A timely and accurate diagnosis of Alzheimer’s disease (AD) is important for proper treatment. Scientists can pinpoint the disease during life, by testing for the arrival of AD proteins in the cerebrospinal fluid (CSF), so current guidelines recommend the use of these protein markers in practice. The guidelines are, however, difficult to translate into the daily work of doctors and researchers. Determining the protein markers costs money, and a lumbar puncture - which can be painful and carries its own risks - is required to obtain the CSF. Moreover, the protein marker measurements do not always provide a clear diagnosis. So, doctors are faced with a daily dilemma: For whom is it “worth” doing a lumbar puncture and for whom is it better to omit the procedure?

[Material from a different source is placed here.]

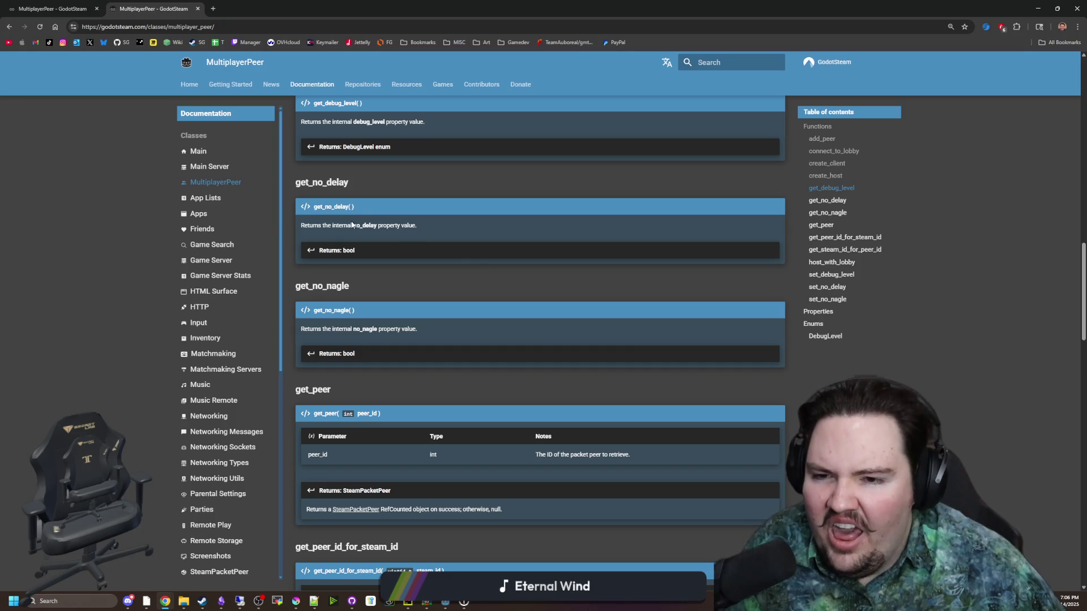
{"action": "left_click_drag", "start_coordinate": [313, 225], "coordinate": [408, 235]}
{"action": "left_click", "coordinate": [408, 233]}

Hanneke Rhodius-Meester (pictured), a clinical geriatrician and researcher at the Alzheimer Center Amsterdam, together with colleagues from across Europe, set out to find a way to help doctors decide which patients would most benefit from a CSF test. Using data from the PredictND project (2014-2018) in which Hanneke Rhodius-Meester was a consortium member, and together with Combinostics, a company that develops software to assist doctors in the diagnosis of dementia, they developed a computer tool to help doctors to make this choice.
The researchers used simulated CSF protein marker values in the computer tool, based on data collected from 535 participants in clinical studies on dementia. By combining these with other diagnostic tests (brain scan and cognitive tests), the tool predicts which participants’ CSF markers would improve the reliability of diagnosis. The computer tool identified 140 out of 535 participants who would benefit from CSF marker tests, reaching a confident diagnosis for 71% of the included participants. Together, these results indicate that computerised decision support tools could be helpful in guiding doctors to decide whether or not a patient should have CSF testing. Their results were published in the journal PLOS ONE on 15 January 2020.